CONCLUSIONS AND FUTURE WORK
In this paper we have shown that the MMMX architecture, which features extended subwords and a matrix register file (MRF), can also be used to accelerate color space conversions and different similarity measurement functions. The MRF was proposed to improve the efficiency of 2-D block-based algorithms, which are used in many media applications. In this paper, it is shown, however, that it can also be used to rearrange strided data, as is needed in color space conversion. In this way, many rearrangement instructions needed by conventional SIMD extensions are eliminated. In addition, it was shown that if extended subwords are supported and a few general SIMD instructions, then special-purpose instructions, such as the SAD instruction, provide little additional benefit. Specifically, the speedup of the MMX/SSE implementation of the SAD kernel that uses the SPI psadbw is only 15% faster than the MMMX implementation. Furthermore, the usefulness of the SPI psadw is limited, since it can only be used for the SAD kernel. It can, for example, not be used to calculate the SAD of two histograms, since the histogram elements are wider than 8 bits. In other words, we have shown that the MMMX architecture is very versatile. We remark that we do not claim that SPIs are not useful. However, when extended subwords are supported, their usefulness is limited.

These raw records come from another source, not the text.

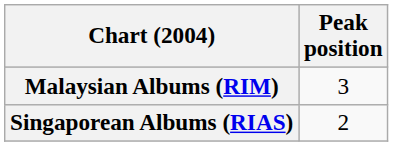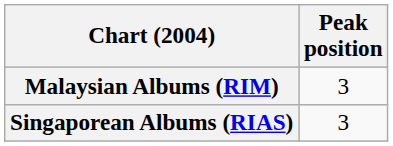Singaporean Albums (RIAS) | Peak position: 2 -> 3
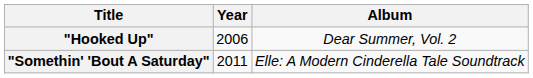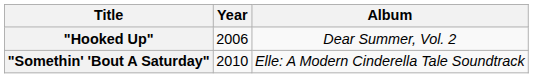"Somethin' 'Bout A Saturday" | Year: 2011 -> 2010
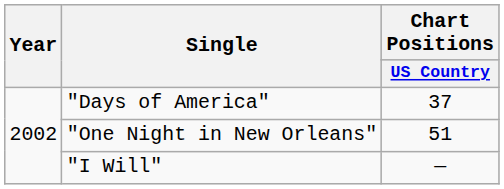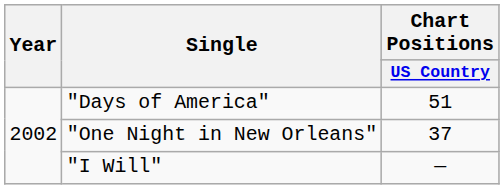"Days of America" | Chart Positions / US Country: 37 -> 51
"One Night in New Orleans" | Chart Positions / US Country: 51 -> 37
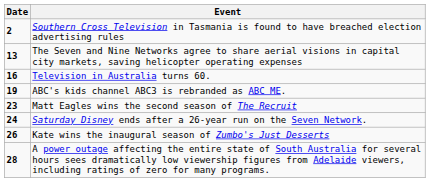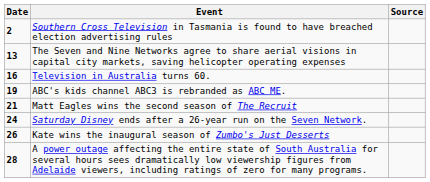+ column: Source
Matt Eagles wins the second season of The Recruit | Date: 23 -> 21
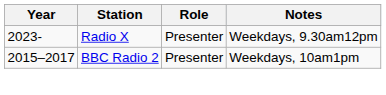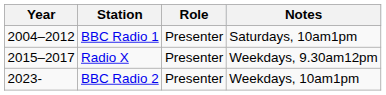+ row: 2004–2012 | BBC Radio 1 | Presenter | Saturdays, 10am1pm
Radio X | Year: 2023- -> 2015–2017
BBC Radio 2 | Year: 2015–2017 -> 2023-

Results have been obtained by synthesizing the MMX and MMMX instruction sets in the sim-outorder simulator of the SimpleScalar toolset. They show that MMMX improves performance compared to MMX by a factor of up to 3.0. The main reason for this performance improvement is the reduction of the dynamic number of instructions. The use of extended subwords avoids conversion overhead between different packed data types and, furthermore, allows more operations to be packed in a single SIMD instruction and the MRF avoids rearrangement overhead. The results also show that using, at most, 13 extra media registers yields an additional performance improvement ranging from 1.38 to 1.57. Although it is well-known that the small number of architectural registers is a limitation of the MMX architecture, it is somewhat surprising that using a larger register file can provide a speedup of up to 1.57.
As future work, we consider investigating ways to either reduce the number of scalar instructions or to overlap their execution with the execution of SIMD instructions. In addition, data accesses in many multimedia kernels, for example, motion estimation and compensation, are inherently misaligned. Therefore, new techniques are needed to improve the efficiency of misaligned accesses.